某ネットスラングを参考に書いてみました。

俺は冴えないサラリーマンだ。安い給料、ボロいアパート、金なし彼女なし夢なしのつまらない日常を過ごしている。今日も上司に理不尽に怒られて帰宅が遅くなり、電灯もまばらで真っ暗な道をトボトボ歩いて帰宅していた。


「はぁ……もう働きたくないなぁ」


最近は毎日そんなことを言っている。しかし稼がなければ生きていけない。色々考えてはいるが、結局何も変わらないまま同じ毎日を送っている。


そんな時だった、微かな声のような音を聞いた気がした。いつもの俺なら気にも留めなかったと思うが、今日の俺は何故かそれが気になった。耳を澄ませてその方向を調べ、俺は声のする方へ足を向けた。

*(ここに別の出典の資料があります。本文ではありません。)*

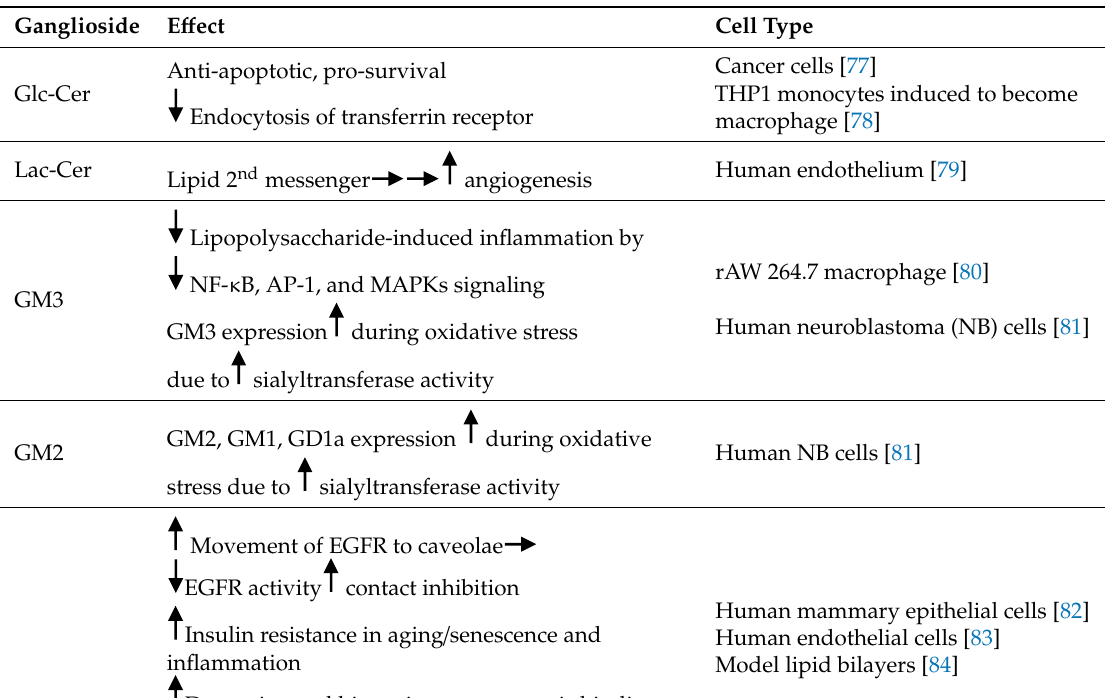
Table 2. Examples of controls of activity of enzymes needed for synthesis of neural gangliosides from ceramide. * Animal sources are indicated as results may be species-dependent. Arrows pointing up indicate an increase, arrows pointing down, a decrease.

しばらく歩いて行くと、そこにはダンボール箱が置いてあった。何となく読めたが、一応そのフタを置けてみると、1匹の猫がいた。弱々しい声を発しており、動物に詳しくない俺でも弱っているんだということが分かった。


しかし申し訳ないが、俺の住むアパートはペット禁止だ。もし大家に知れてしまったら最悪追い出されてしまうだろう。ボロアパートだが家賃の割に条件が悪くないので、割と気に入っている。今追い出されては困るのだ


「すまんな、俺じゃあお前を救ってやることはできない。いい人に拾われるといいな」


そう言って、俺はその声を遮ってダンボールを閉じた。





家に帰った俺は、先ほどの猫に温めた牛乳を与えていた。


「なにやってんだか……」


自分でもなぜこんな事をしたのか分からない。疲労がピークで正常な判断ができなかったのだろうか。


しかし、夢中で皿の牛乳を舐めている猫を見ると、そんなことがどうでも良くなってくるような気がした。

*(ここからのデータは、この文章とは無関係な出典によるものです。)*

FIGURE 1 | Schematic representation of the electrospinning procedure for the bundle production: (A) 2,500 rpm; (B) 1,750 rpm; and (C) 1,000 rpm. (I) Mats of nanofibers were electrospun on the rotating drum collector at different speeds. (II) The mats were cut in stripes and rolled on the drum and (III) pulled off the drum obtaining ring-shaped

「まぁいいか、大声では鳴かないだろうし。どうするかは明日考えよう」

疲れ果てた俺は猫を助けたことに満足し、風呂にも入らずにそのままベッドに倒れこんだ。






「……きろ!」


「んん〜?」


「起きろ!」


「んんん〜?」


「ええい、さっさと起きんかい!」


「うわっ!?」


いきなり布団をめくられてベッドから叩き起こされた。いったい誰だ?鍵はきちんとしめたはずだが。


「やっと起きたか」


「え……一体あんた誰だ!?」


俺が驚いたのも無理はない。その声の主、太った大柄のおっさん(猫耳付き)が目の前にいたのだから。明らかに不審者である。それが深夜俺の部屋に不法侵入していたのだ。


「とりあえず警察!」


「まぁ待てや」


そいつは俺の手からスマホを取り上げた。


「くそっ、返せ!て言うかお前誰だ!?なんでここにいる!?」


「しゃあないの、説明したるわ。わしは猫神。お前が助けたかわいい子猫や」


「嘘をつくな変質者!」


「誰が男前や!ホンマに!」


言ってねーよ。


「まぁ本題に入るで、お前はこ汚い姿のわしを見捨てることなく救いの手を差し伸べた。この世知辛い人間界でよぉそんな親切モンがおったもんや。わしは感動しとるんやで?」


「はぁ……」


なんだこいつ、胡散臭すぎる。俺は疑いの視線をジトーっと送って話を聞く。


「そんなキラキラした目で見られたら照れるやろ。続けるで、そんでな、親切なお前に礼としてなんでも願いを3つ叶えたろうと思っとんねん、どや?」


「まぁ……叶えてくれるんならありがたいんですけど……」


「なんやお前、はっきりせんやっちゃな。損することはないんや。騙されたと思って、ほら、なんか言ってみ?」


おいおっさん、猫耳ピコピコ動かして上目遣いで見るんじゃない。ただひたすらにキモいだけだそれは。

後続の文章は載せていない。